Dataset entries =
══════════════════════════════

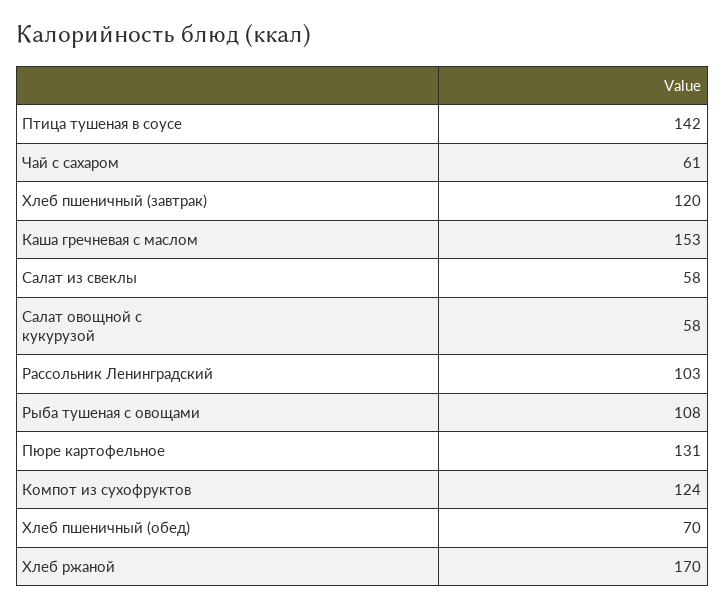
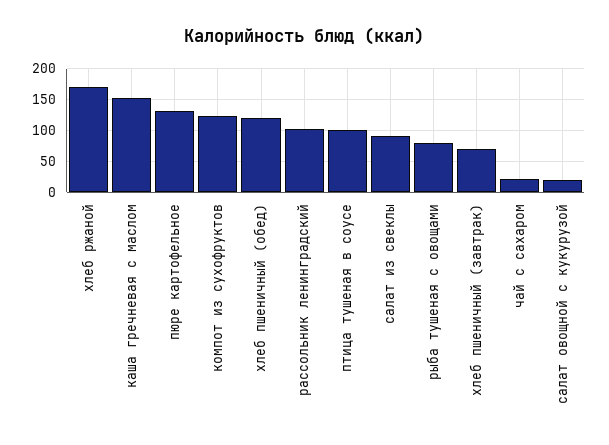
Птица тушеная в соусе: 142 -> 100
Чай с сахаром: 61 -> 20
Хлеб пшеничный (завтрак): 120 -> 70
Салат из свеклы: 58 -> 90
Салат овощной с кукурузой: 58 -> 20
Рыба тушеная с овощами: 108 -> 80
Хлеб пшеничный (обед): 70 -> 120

══════════════════════════════

Task directions =
Counting only lines that contain the string "Хлеб", how many are there in the data above? Give the number alone.

Result of this exercise =
2